Hi everyone,
I was trying to map my sequences to the latest mouse genome assembly (GRCm39/mm39) but I couldn’t find it on galaxy. How do I make a request for the mouse genome to be updated on galaxy?
In the meantime, I successfully got the fasta file of the GRCm39/mm39 from the NCBI FTP site and tried to map my sequences to it using Bowtie2, but it gave an error with no information about the error.
Please help, I’m new to galaxy
Thank you.
I checked your bug report sent in from UseGalaxy.org.
A very large custom genome will likely exceed resources at any public Galaxy server. That said, UseGalaxy.eu is sometimes able to scale even large jobs – so maybe try there.
You’ll need to correct a few items when you run a test there:
The full genome fasta should not be extracted from the UCSC Table Browser.
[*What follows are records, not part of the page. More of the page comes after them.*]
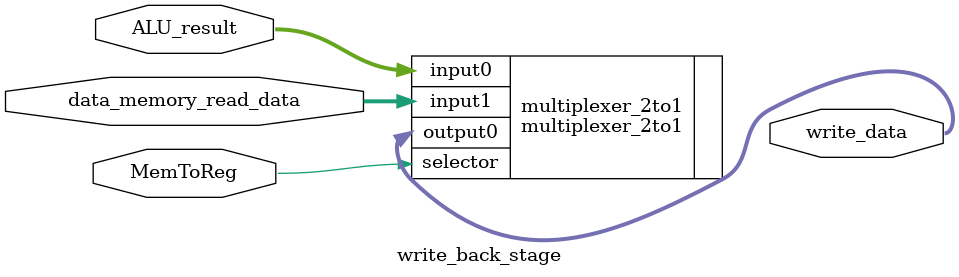
<source format=v>
`timescale 1ns / 1ps

module write_back_stage(
	input MemToReg, input[31:0] ALU_result, input[31:0] data_memory_read_data, 
	output[31:0] write_data
	);
		
	multiplexer_2to1 multiplexer_2to1(
		// inputs
		.input0(ALU_result),
		.input1(data_memory_read_data),
		.selector(MemToReg),
		// outputs
		.output0(write_data)
	);
	
endmodule

</source>
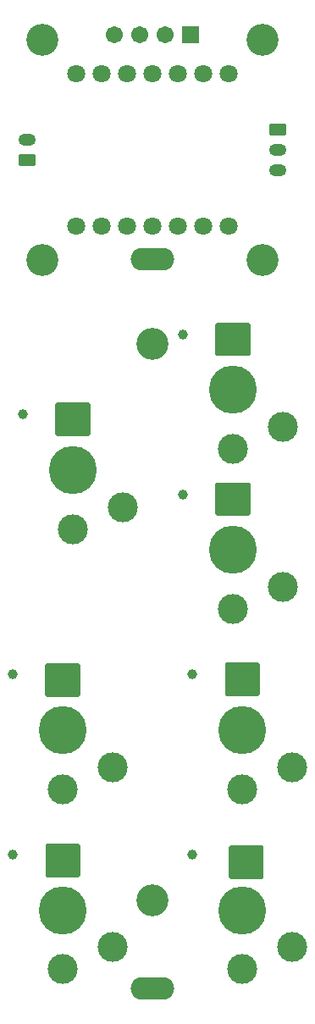
<source format=gbr>
%TF.GenerationSoftware,KiCad,Pcbnew,8.0.7*%
%TF.CreationDate,2025-04-08T15:01:58+09:00*%
%TF.ProjectId,Choc2,43686f63-322e-46b6-9963-61645f706362,rev?*%
%TF.SameCoordinates,Original*%
%TF.FileFunction,Soldermask,Bot*%
%TF.FilePolarity,Negative*%
%FSLAX46Y46*%
G04 Gerber Fmt 4.6, Leading zero omitted, Abs format (unit mm)*
G04 Created by KiCad (PCBNEW 8.0.7) date 2025-04-08 15:01:58*
%MOMM*%
%LPD*%
G01*
G04 APERTURE LIST*
G04 Aperture macros list*
%AMRoundRect*
0 Rectangle with rounded corners*
0 $1 Rounding radius*
0 $2 $3 $4 $5 $6 $7 $8 $9 X,Y pos of 4 corners*
0 Add a 4 corners polygon primitive as box body*
4,1,4,$2,$3,$4,$5,$6,$7,$8,$9,$2,$3,0*
0 Add four circle primitives for the rounded corners*
1,1,$1+$1,$2,$3*
1,1,$1+$1,$4,$5*
1,1,$1+$1,$6,$7*
1,1,$1+$1,$8,$9*
0 Add four rect primitives between the rounded corners*
20,1,$1+$1,$2,$3,$4,$5,0*
20,1,$1+$1,$4,$5,$6,$7,0*
20,1,$1+$1,$6,$7,$8,$9,0*
20,1,$1+$1,$8,$9,$2,$3,0*%
G04 Aperture macros list end*
%ADD10C,3.200000*%
%ADD11O,4.344000X2.274000*%
%ADD12O,0.300000X3.300000*%
%ADD13O,0.500000X3.300000*%
%ADD14O,1.500000X3.300000*%
%ADD15O,3.500000X0.300000*%
%ADD16C,1.800000*%
%ADD17C,1.000000*%
%ADD18C,4.800000*%
%ADD19C,3.000000*%
%ADD20RoundRect,0.250000X-0.625000X0.350000X-0.625000X-0.350000X0.625000X-0.350000X0.625000X0.350000X0*%
%ADD21O,1.750000X1.200000*%
%ADD22RoundRect,0.250000X0.625000X-0.350000X0.625000X0.350000X-0.625000X0.350000X-0.625000X-0.350000X0*%
%ADD23RoundRect,0.102000X0.754000X0.754000X-0.754000X0.754000X-0.754000X-0.754000X0.754000X-0.754000X0*%
%ADD24C,1.712000*%
%ADD25C,3.204000*%
G04 APERTURE END LIST*
D10*
%TO.C,BT1*%
X70000000Y-83395000D03*
X70000000Y-139010000D03*
D11*
X70000000Y-74900000D03*
X70000000Y-147800000D03*
%TD*%
D12*
%TO.C,LED7*%
X77750000Y-135200000D03*
D13*
X78025000Y-135200000D03*
D14*
X78650000Y-135200000D03*
D15*
X79350000Y-133700000D03*
X79350000Y-136700000D03*
D14*
X79600000Y-135200000D03*
X80025000Y-135200000D03*
D13*
X80675000Y-135200000D03*
D12*
X80950000Y-135200000D03*
%TD*%
%TO.C,LED6*%
X59450000Y-135050000D03*
D13*
X59725000Y-135050000D03*
D14*
X60350000Y-135050000D03*
D15*
X61050000Y-133550000D03*
X61050000Y-136550000D03*
D14*
X61300000Y-135050000D03*
X61725000Y-135050000D03*
D13*
X62375000Y-135050000D03*
D12*
X62650000Y-135050000D03*
%TD*%
%TO.C,LED1*%
X60400000Y-90925000D03*
D13*
X60675000Y-90925000D03*
D14*
X61300000Y-90925000D03*
D15*
X62000000Y-89425000D03*
X62000000Y-92425000D03*
D14*
X62250000Y-90925000D03*
X62675000Y-90925000D03*
D13*
X63325000Y-90925000D03*
D12*
X63600000Y-90925000D03*
%TD*%
D16*
%TO.C,U1*%
X77620000Y-71620000D03*
X75080000Y-71620000D03*
X72540000Y-71620000D03*
X70000000Y-71620000D03*
X67460000Y-71620000D03*
X64920000Y-71620000D03*
X62380000Y-71620000D03*
X62380000Y-56380000D03*
X64920000Y-56380000D03*
X67460000Y-56380000D03*
X70000000Y-56380000D03*
X72540000Y-56380000D03*
X75080000Y-56380000D03*
X77620000Y-56380000D03*
%TD*%
D17*
%TO.C,SW1*%
X57000000Y-90450000D03*
D18*
X62000000Y-96000000D03*
D19*
X62000000Y-101900000D03*
X67000000Y-99700000D03*
%TD*%
D17*
%TO.C,SW2*%
X73000000Y-82450000D03*
D18*
X78000000Y-88000000D03*
D19*
X78000000Y-93900000D03*
X83000000Y-91700000D03*
%TD*%
D17*
%TO.C,SW6*%
X56000000Y-134450000D03*
D18*
X61000000Y-140000000D03*
D19*
X61000000Y-145900000D03*
X66000000Y-143700000D03*
%TD*%
D12*
%TO.C,LED5*%
X77400000Y-116925000D03*
D13*
X77675000Y-116925000D03*
D14*
X78300000Y-116925000D03*
D15*
X79000000Y-115425000D03*
X79000000Y-118425000D03*
D14*
X79250000Y-116925000D03*
X79675000Y-116925000D03*
D13*
X80325000Y-116925000D03*
D12*
X80600000Y-116925000D03*
%TD*%
D17*
%TO.C,SW7*%
X74000000Y-134450000D03*
D18*
X79000000Y-140000000D03*
D19*
X79000000Y-145900000D03*
X84000000Y-143700000D03*
%TD*%
D17*
%TO.C,SW5*%
X74000000Y-116450000D03*
D18*
X79000000Y-122000000D03*
D19*
X79000000Y-127900000D03*
X84000000Y-125700000D03*
%TD*%
D12*
%TO.C,LED2*%
X76400000Y-82925000D03*
D13*
X76675000Y-82925000D03*
D14*
X77300000Y-82925000D03*
D15*
X78000000Y-81425000D03*
X78000000Y-84425000D03*
D14*
X78250000Y-82925000D03*
X78675000Y-82925000D03*
D13*
X79325000Y-82925000D03*
D12*
X79600000Y-82925000D03*
%TD*%
%TO.C,LED4*%
X59400000Y-117000000D03*
D13*
X59675000Y-117000000D03*
D14*
X60300000Y-117000000D03*
D15*
X61000000Y-115500000D03*
X61000000Y-118500000D03*
D14*
X61250000Y-117000000D03*
X61675000Y-117000000D03*
D13*
X62325000Y-117000000D03*
D12*
X62600000Y-117000000D03*
%TD*%
D17*
%TO.C,SW3*%
X73000000Y-98450000D03*
D18*
X78000000Y-104000000D03*
D19*
X78000000Y-109900000D03*
X83000000Y-107700000D03*
%TD*%
D12*
%TO.C,LED3*%
X76400000Y-98925000D03*
D13*
X76675000Y-98925000D03*
D14*
X77300000Y-98925000D03*
D15*
X78000000Y-97425000D03*
X78000000Y-100425000D03*
D14*
X78250000Y-98925000D03*
X78675000Y-98925000D03*
D13*
X79325000Y-98925000D03*
D12*
X79600000Y-98925000D03*
%TD*%
D17*
%TO.C,SW4*%
X56000000Y-116450000D03*
D18*
X61000000Y-122000000D03*
D19*
X61000000Y-127900000D03*
X66000000Y-125700000D03*
%TD*%
D20*
%TO.C,J4*%
X82550000Y-62000000D03*
D21*
X82550000Y-64000000D03*
X82550000Y-66000000D03*
%TD*%
D22*
%TO.C,J1*%
X57450000Y-65000000D03*
D21*
X57450000Y-63000000D03*
%TD*%
D23*
%TO.C,OL1*%
X73810000Y-52500000D03*
D24*
X71270000Y-52500000D03*
X68730000Y-52500000D03*
X66190000Y-52500000D03*
D25*
X81000000Y-53000000D03*
X59000000Y-53000000D03*
X59000000Y-75000000D03*
X81000000Y-75000000D03*
%TD*%
M02*

</source>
The result will be truncated. Instead, capture the URL for the genome’s fasta from their Downloads area and paste that into the Upload tool in Galaxy to get it into your history as a dataset. Allow Galaxy to choose the “datatype” and do not assign a “database”.
If the fasta loads compressed (fastq.gz), uncompress it before using it as a custom genome (pencil icon > Edit attributes > Convert > uncompress). That will create an uncompressed version as a new dataset. Then you can purge the dataset representing the compressed version to recover the quota space.
The associated reference annotation should also not be sourced from the UCSC Table Browser. The gene_id and transcript_id attributes in the GTF will be the same value, which can lead to scientific content problems later on. The data might also output as truncated due to the size.
UCSC creates correctly annotated GTF’s for priority genomes and places them in their Downloads area.
Again, load the data by URL into Galaxy using default settings then uncompress as needed.
It looks as if the forward and reverse reads were entered on the Bowtie2 tool form in the opposite order. Instead, enter the reads as: R1 = forward and R2 = reverse.